Redirection is not a bad idea. But I generally recommend it for about the first 2 weeks and then stopping that as the primary intervention, especially if the biting is the same or getting worse. The reason for that is redirecting is somewhat rewarding (puppy thinks "if I bite you, you put toys or treats in my mouth"). Again, it is NOT a bad suggestion in the beginning. But if people ONLY redirect, without all the stuff I mentioned above (appropriate outlets, time outs, management) then they are going to get stuck with a mouthy puppy at some point.
 

·
Registered
Joined
·
7,254 Posts
other weird thing is my girl is very gentle when she's in her exercise pen

but I take her out and she can get in a bad biting mood. Why is this? She's 10 weeks
The reason for this is the triggers for causing the behavior (ie, your presence, more space, perhaps the presence of other toys) is not present in the pen. The behavior is not reinforced in the pen. But out of the pen, your pup's had the opportunity to run around and bite, and it's probably paid off if you've reacted to it. So she thinks 'out of the pen, I should start biting things because fun things happen... in the pen, there's nothing to bite or biting doesn't make fun things happen'.

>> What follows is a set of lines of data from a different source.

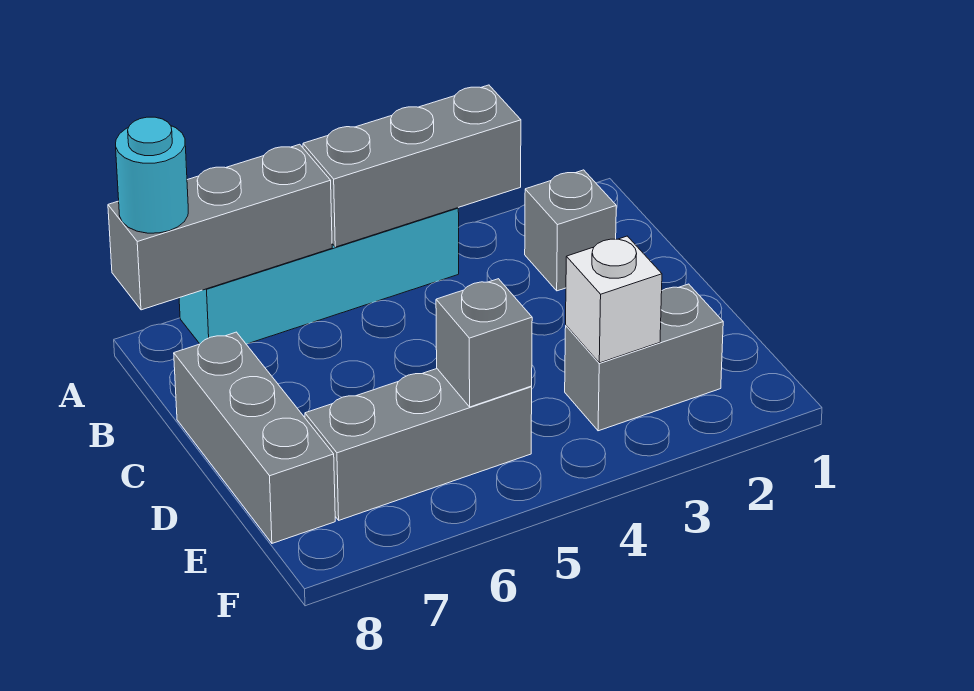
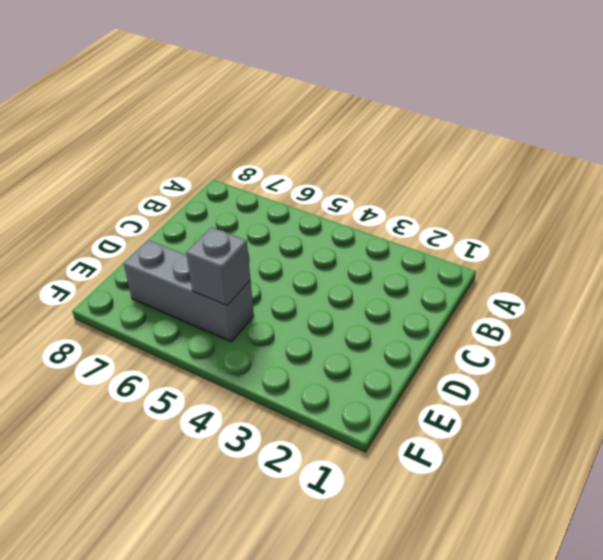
none -> cyan brick A4:A7 level 1
none -> grey brick B2 level 1

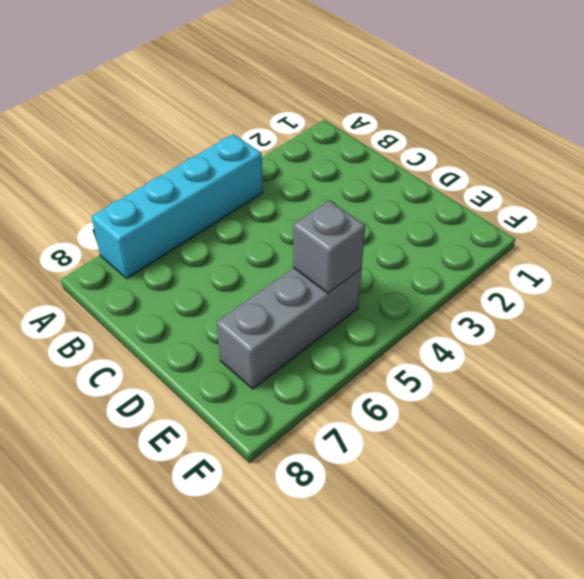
none -> grey brick B2 level 1
none -> grey brick C8:E8 level 1

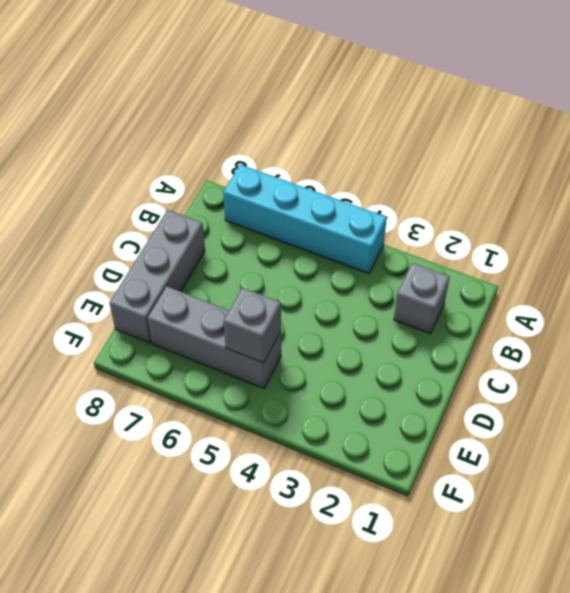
none -> grey brick E2:E3 level 1
none -> grey brick A3:A5 level 2

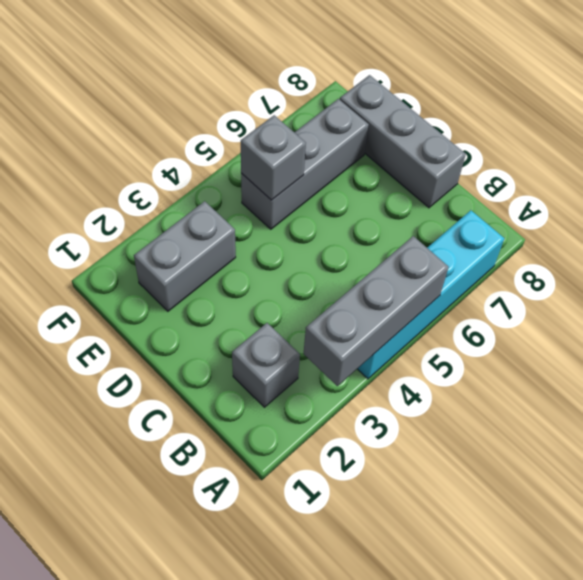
none -> grey brick A6:A8 level 2
none -> white brick E3 level 2

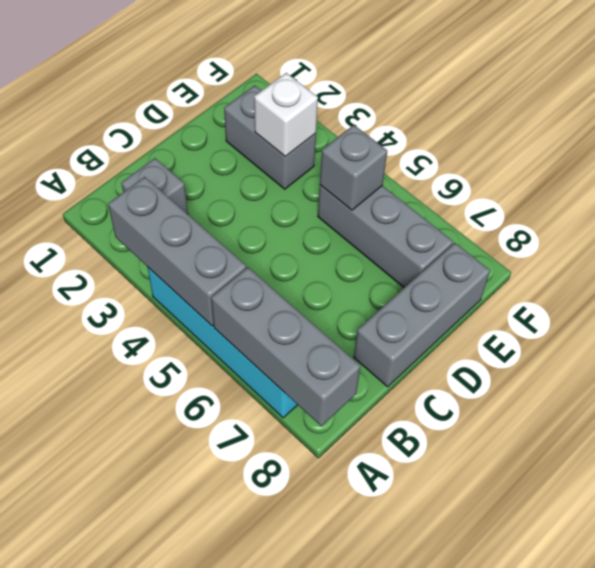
none -> cyan round brick A8 level 3

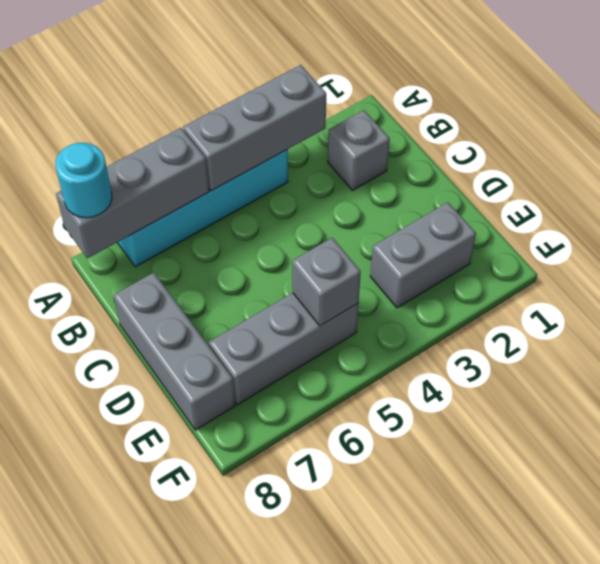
none -> white brick E3 level 2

I was about to ask this question also. I have a female Jack Russell Terrier, about 10 weeks old at this point.

If I try to redirect her biting to a chew toy, that seems to get her even more excited and she wants to go for my hands, shirt sleeve, pant legs, etc.

I’m a new puppy owner so still learning but so far I am not sure if redirecting with a chew toy is helping.
If the biting is not reducing, what you're doing is not helping. One common challenge with redirecting is the type of toy people use. A lot of people will reach for a cute stuffed animal, rubber toy, knotted rope... the stuff you most commonly see in pet stores. Also, a lot of people pick up a toy off the ground in hopes of appeasing the puppy. Both these are mistakes. A solid toy (ex. a very plush stuffed animal) don't allow those tiny puppy teeth and weak puppy jaws to get a satisfying grip. That's why clothes are so appealing for puppies. A toy that is on the floor is not interesting because it's available 24/7, whereas the chance to bite at you is not always available.

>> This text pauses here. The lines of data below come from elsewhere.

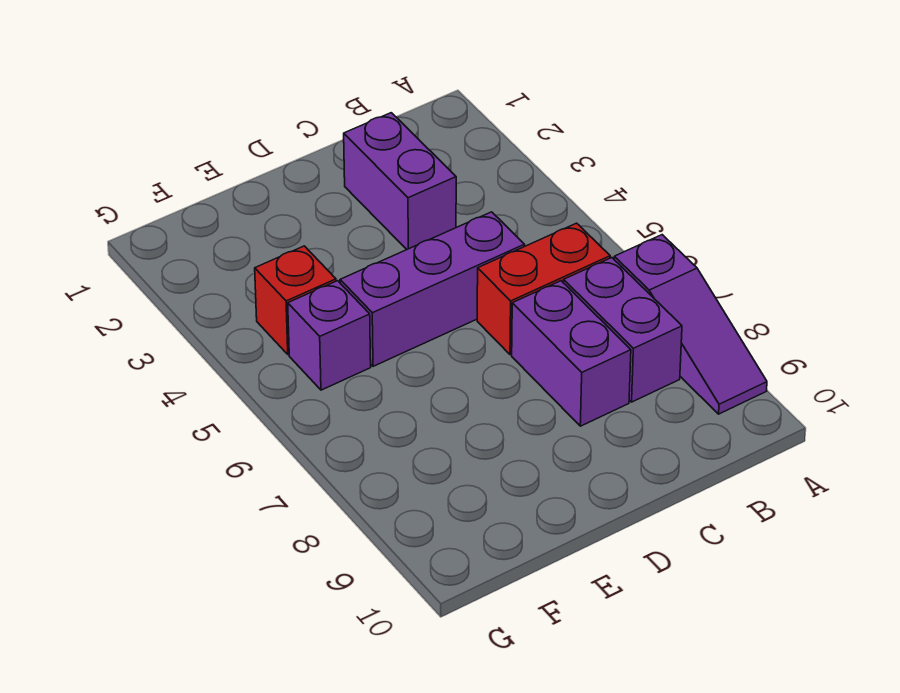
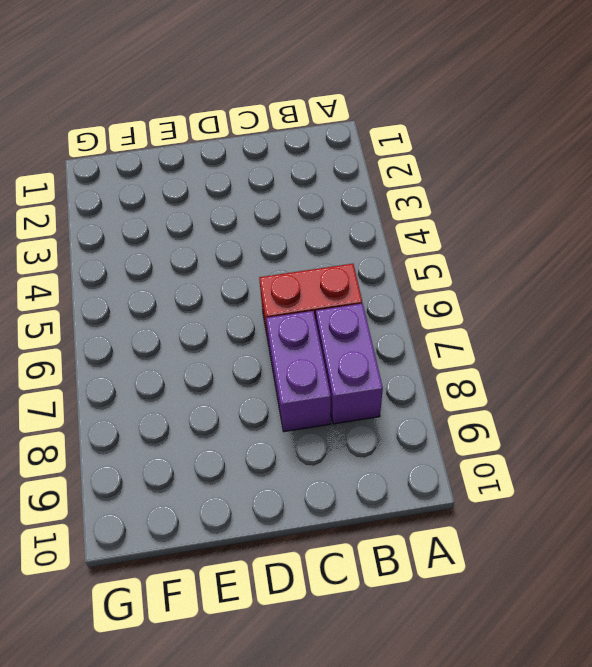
none -> purple slope A7:A9 level 1 top 7
none -> purple brick C2:C3 level 1

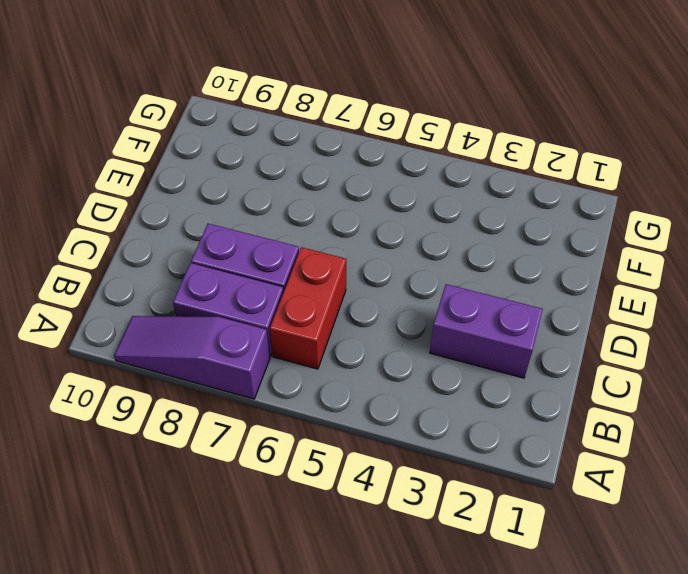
none -> purple brick C5:E5 level 1
none -> red brick F4 level 1

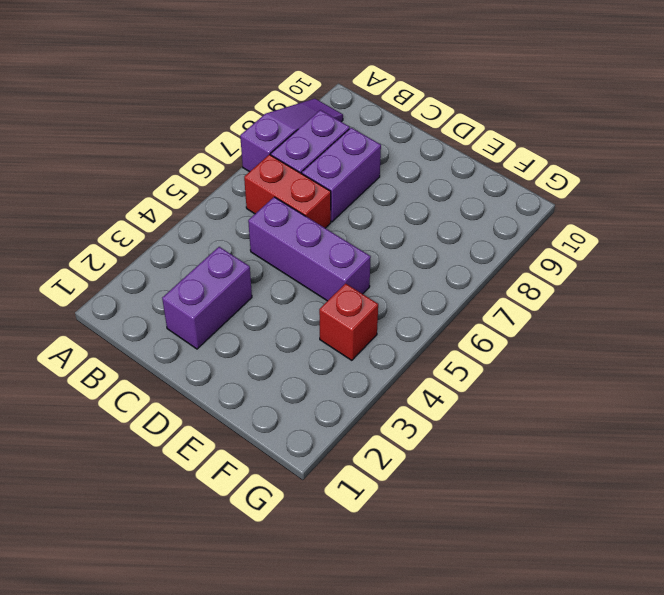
none -> purple brick F5 level 1

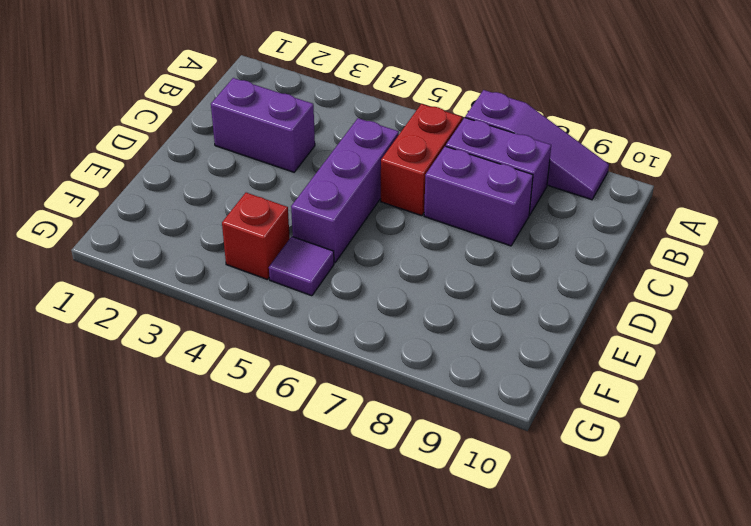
purple tile F5 level 1 -> purple brick F5 level 1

The solution is to have a long, flimsy tug (I literally used an old tshirt scrap) on you at all times, like a pacifier for a baby, and only providing it when you are deliberately playing with your puppy appropriately.

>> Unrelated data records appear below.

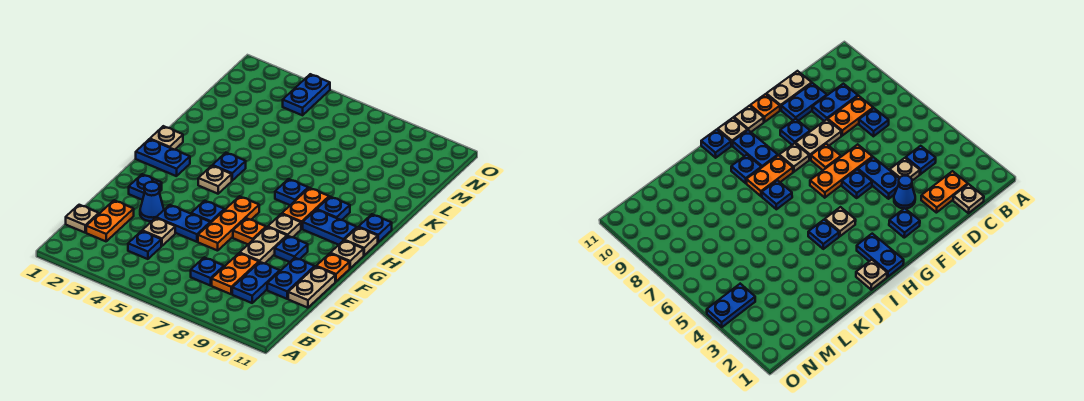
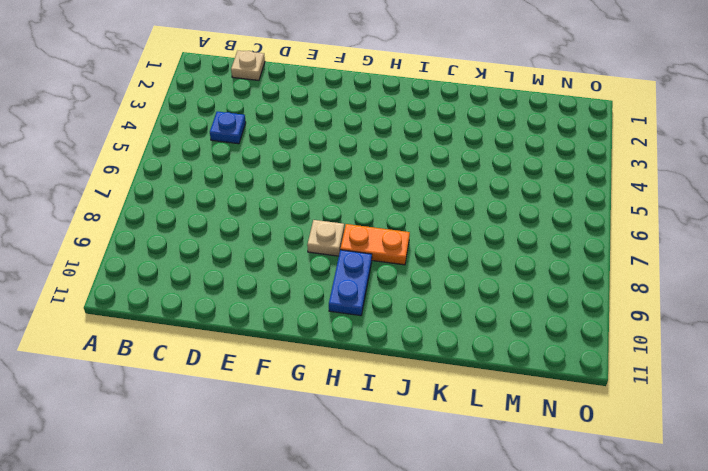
none -> orange plate C2:D2 level 1
none -> blue plate C7 level 1
none -> orange plate C8:D8 level 1
none -> blue plate C9:D9 level 1

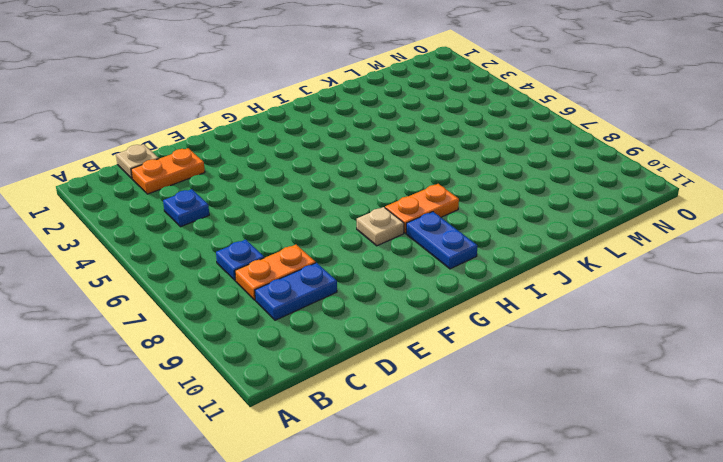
none -> tan plate D4 level 1
none -> blue plate D10:E10 level 1
none -> tan plate D11:E11 level 1
none -> blue cone E3 level 1

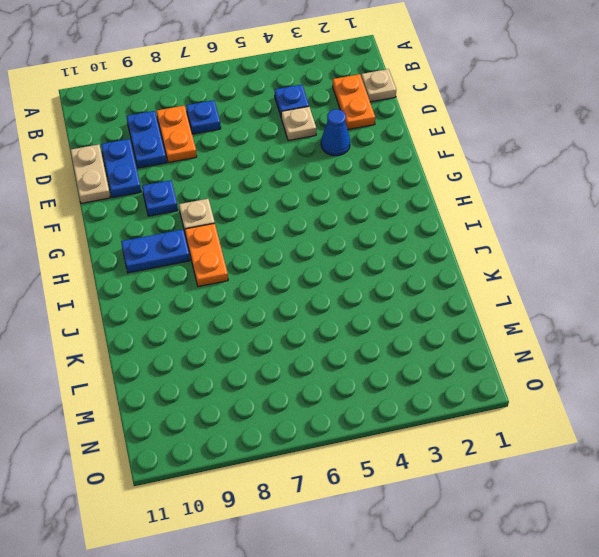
none -> blue plate E4:E5 level 1
none -> orange plate E6:G6 level 1
none -> tan plate E8:F8 level 1
none -> blue plate F2 level 1

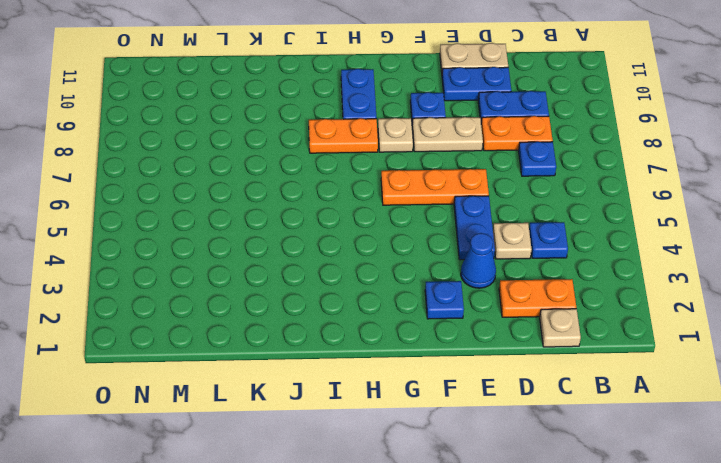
none -> blue plate F5 level 1
none -> orange plate F7 level 1
none -> orange plate F11 level 1
none -> tan plate G11 level 1

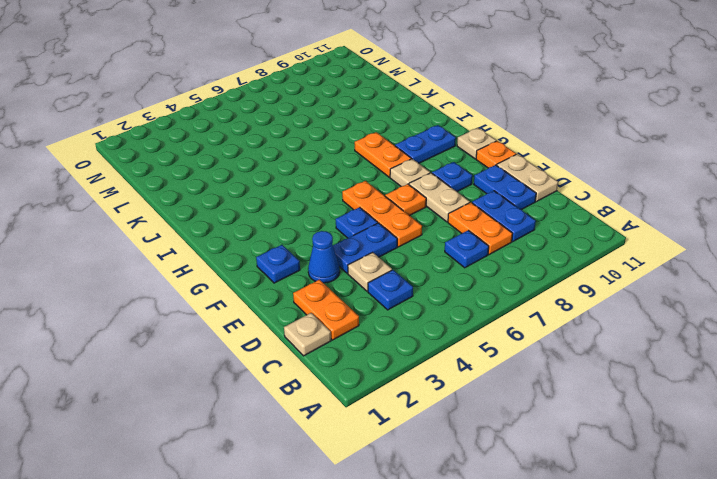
none -> blue plate H1:H2 level 1
none -> tan plate H4 level 1
none -> tan plate H11 level 1
none -> tan plate I1 level 1

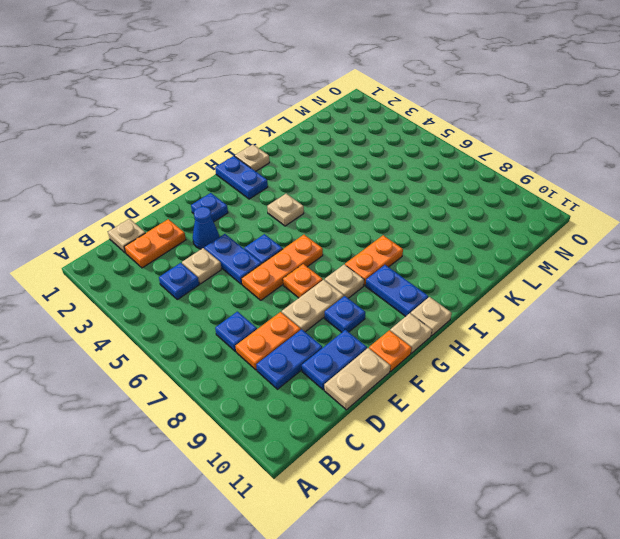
none -> blue plate I4 level 1
none -> blue plate I7 level 1
none -> blue plate I9 level 1
none -> blue plate I11 level 1

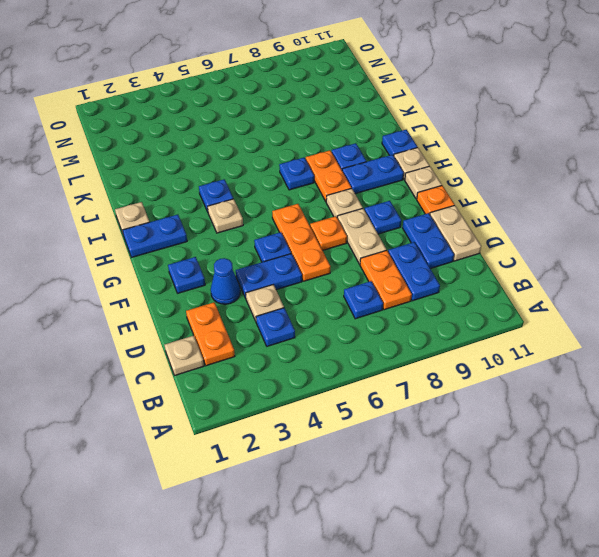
none -> blue plate N4:O4 level 1

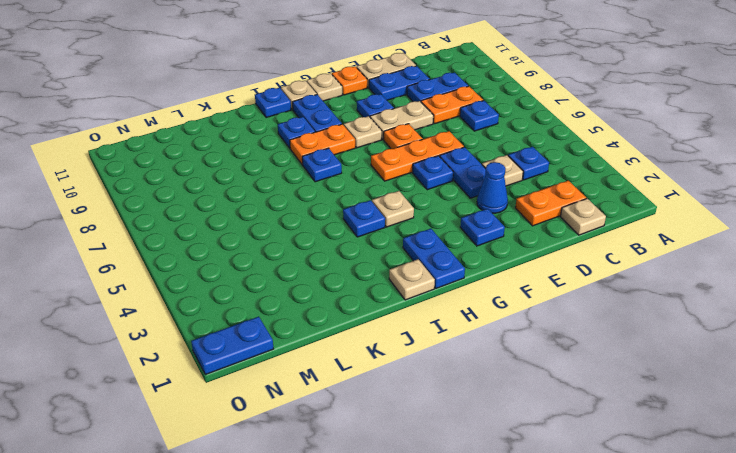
blue plate N1:O1 level 1 -> blue plate N4:O4 level 1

There's a lot more to be said about appropriate redirection, and in my other comment I wrote about how redirection alone can cause more problems down the road. The short of it is, YOU engage your puppy to play when your puppy is being good and calm. Don't let your puppy engage you to play by biting you.
 

·
Registered
Joined
·
9 Posts
The short of it is, YOU engage your puppy to play when your puppy is being good and calm. Don't let your puppy engage you to play by biting you.
What if any sort of playing always escalates to relentless biting? I started giving short time outs in the crate for few days now. Put her in there, disappear from her sight for few minutes, come back to let her out again. She is calm for few seconds but soon starts to bite again. So then I repeat like 5 times but same thing. How long should I expect to repeat this until I see some progress?